## Work item
Reproduce the records word for word, from the first line through the line that contains "info@weddingpen.de", including both of those lines.

## Given entries
-*-

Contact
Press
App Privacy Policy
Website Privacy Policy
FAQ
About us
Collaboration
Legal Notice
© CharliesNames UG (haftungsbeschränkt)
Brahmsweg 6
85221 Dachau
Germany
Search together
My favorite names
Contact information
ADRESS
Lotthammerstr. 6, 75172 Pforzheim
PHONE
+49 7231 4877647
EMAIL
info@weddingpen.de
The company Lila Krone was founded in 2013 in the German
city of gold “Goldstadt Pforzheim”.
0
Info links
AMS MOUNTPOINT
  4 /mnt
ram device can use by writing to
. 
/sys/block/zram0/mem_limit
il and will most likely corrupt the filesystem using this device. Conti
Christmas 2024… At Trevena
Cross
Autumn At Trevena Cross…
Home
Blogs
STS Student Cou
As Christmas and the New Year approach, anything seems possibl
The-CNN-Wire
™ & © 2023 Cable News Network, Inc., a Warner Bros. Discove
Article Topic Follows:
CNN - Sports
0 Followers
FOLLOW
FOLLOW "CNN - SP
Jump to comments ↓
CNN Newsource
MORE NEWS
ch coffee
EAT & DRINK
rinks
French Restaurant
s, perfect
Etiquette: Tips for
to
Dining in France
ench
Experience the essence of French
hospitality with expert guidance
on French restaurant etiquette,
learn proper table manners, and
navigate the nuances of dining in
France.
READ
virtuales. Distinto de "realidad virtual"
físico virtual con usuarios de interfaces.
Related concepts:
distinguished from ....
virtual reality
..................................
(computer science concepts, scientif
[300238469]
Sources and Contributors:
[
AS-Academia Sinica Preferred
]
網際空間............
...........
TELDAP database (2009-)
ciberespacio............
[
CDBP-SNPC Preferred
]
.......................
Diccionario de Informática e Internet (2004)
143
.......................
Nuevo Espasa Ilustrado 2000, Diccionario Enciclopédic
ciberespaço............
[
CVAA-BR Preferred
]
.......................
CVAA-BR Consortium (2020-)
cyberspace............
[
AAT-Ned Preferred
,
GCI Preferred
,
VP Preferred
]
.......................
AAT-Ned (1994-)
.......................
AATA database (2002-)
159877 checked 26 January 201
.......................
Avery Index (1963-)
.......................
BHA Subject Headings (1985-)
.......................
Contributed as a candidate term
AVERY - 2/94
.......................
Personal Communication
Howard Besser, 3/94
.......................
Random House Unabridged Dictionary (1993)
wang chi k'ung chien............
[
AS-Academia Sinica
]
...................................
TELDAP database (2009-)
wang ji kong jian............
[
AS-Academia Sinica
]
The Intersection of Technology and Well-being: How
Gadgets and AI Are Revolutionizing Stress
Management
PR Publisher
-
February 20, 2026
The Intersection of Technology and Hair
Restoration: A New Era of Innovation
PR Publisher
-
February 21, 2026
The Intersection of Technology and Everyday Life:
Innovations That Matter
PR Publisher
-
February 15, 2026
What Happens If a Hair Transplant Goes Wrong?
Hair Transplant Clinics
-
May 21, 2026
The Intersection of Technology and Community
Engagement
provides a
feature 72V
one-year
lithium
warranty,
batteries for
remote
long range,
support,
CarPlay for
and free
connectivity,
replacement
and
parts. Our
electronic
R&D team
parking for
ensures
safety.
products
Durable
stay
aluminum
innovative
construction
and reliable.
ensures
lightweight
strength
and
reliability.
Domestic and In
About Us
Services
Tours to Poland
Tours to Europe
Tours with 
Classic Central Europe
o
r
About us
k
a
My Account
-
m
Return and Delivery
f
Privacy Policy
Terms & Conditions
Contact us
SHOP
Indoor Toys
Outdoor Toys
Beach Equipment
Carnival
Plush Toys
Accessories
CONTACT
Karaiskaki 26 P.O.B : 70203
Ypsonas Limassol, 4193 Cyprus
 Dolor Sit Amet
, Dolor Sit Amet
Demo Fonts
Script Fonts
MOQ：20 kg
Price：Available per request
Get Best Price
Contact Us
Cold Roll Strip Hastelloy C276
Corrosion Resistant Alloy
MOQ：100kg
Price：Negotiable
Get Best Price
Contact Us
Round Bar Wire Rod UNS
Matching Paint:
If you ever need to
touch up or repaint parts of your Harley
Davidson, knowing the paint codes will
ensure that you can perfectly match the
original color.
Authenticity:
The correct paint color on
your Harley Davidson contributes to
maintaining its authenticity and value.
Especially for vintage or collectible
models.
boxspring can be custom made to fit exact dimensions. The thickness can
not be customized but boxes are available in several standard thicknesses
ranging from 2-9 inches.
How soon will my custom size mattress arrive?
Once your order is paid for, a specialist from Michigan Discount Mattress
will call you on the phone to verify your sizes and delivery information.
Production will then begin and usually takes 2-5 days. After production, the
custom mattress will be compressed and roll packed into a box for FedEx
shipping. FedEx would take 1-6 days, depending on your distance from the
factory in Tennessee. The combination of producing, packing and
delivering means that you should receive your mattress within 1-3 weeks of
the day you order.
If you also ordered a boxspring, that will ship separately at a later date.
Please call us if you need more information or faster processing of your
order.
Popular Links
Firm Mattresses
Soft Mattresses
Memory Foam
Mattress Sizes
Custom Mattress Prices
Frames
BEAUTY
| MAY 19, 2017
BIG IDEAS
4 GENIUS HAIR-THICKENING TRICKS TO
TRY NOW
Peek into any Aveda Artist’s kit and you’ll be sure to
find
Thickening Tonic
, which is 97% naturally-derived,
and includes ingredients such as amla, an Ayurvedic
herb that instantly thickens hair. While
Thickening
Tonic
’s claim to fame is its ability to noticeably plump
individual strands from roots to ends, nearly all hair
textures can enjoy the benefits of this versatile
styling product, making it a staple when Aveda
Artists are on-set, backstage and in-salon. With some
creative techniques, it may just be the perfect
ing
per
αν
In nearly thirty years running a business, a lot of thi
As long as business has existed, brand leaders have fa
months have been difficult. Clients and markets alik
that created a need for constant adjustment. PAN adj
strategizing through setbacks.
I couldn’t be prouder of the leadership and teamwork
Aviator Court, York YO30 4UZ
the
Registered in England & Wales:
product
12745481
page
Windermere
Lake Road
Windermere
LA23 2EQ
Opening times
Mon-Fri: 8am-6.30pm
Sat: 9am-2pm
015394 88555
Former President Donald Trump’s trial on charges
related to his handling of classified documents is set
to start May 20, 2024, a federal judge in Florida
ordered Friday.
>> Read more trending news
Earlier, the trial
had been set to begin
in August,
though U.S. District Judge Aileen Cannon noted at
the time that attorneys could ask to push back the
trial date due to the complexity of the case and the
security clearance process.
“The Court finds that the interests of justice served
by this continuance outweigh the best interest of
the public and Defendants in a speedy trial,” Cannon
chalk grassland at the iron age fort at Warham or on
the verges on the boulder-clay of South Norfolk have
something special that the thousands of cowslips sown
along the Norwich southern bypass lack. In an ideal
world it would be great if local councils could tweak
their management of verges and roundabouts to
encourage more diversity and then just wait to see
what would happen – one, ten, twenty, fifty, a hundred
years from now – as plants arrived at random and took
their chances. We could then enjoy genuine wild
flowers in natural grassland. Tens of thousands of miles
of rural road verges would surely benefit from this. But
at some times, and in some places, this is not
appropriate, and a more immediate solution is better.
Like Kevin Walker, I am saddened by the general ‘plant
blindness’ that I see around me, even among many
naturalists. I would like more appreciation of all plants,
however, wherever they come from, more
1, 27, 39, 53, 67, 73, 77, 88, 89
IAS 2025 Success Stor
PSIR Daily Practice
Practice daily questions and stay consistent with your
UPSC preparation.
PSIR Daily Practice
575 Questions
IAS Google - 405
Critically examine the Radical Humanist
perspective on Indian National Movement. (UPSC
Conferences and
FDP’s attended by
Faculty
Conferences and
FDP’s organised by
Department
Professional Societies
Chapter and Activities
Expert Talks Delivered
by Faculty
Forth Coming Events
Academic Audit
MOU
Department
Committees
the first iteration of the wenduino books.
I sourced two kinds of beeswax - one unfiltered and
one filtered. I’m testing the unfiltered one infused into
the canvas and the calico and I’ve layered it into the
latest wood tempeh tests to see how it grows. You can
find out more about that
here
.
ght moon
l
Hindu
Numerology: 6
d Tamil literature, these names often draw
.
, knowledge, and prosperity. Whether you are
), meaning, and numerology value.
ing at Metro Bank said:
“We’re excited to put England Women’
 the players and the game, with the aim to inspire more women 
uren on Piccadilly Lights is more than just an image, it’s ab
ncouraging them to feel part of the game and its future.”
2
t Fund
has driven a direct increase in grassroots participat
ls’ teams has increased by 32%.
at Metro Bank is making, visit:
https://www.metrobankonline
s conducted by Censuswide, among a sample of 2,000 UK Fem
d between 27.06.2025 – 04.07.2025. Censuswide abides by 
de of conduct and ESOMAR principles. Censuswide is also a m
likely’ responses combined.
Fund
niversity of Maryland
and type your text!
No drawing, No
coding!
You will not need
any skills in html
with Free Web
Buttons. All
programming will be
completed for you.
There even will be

-*-

## Answer
Contact
Press
App Privacy Policy
Website Privacy Policy
FAQ
About us
Collaboration
Legal Notice
© CharliesNames UG (haftungsbeschränkt)
Brahmsweg 6
85221 Dachau
Germany
Search together
My favorite names
Contact information
ADRESS
Lotthammerstr. 6, 75172 Pforzheim
PHONE
+49 7231 4877647
EMAIL
info@weddingpen.de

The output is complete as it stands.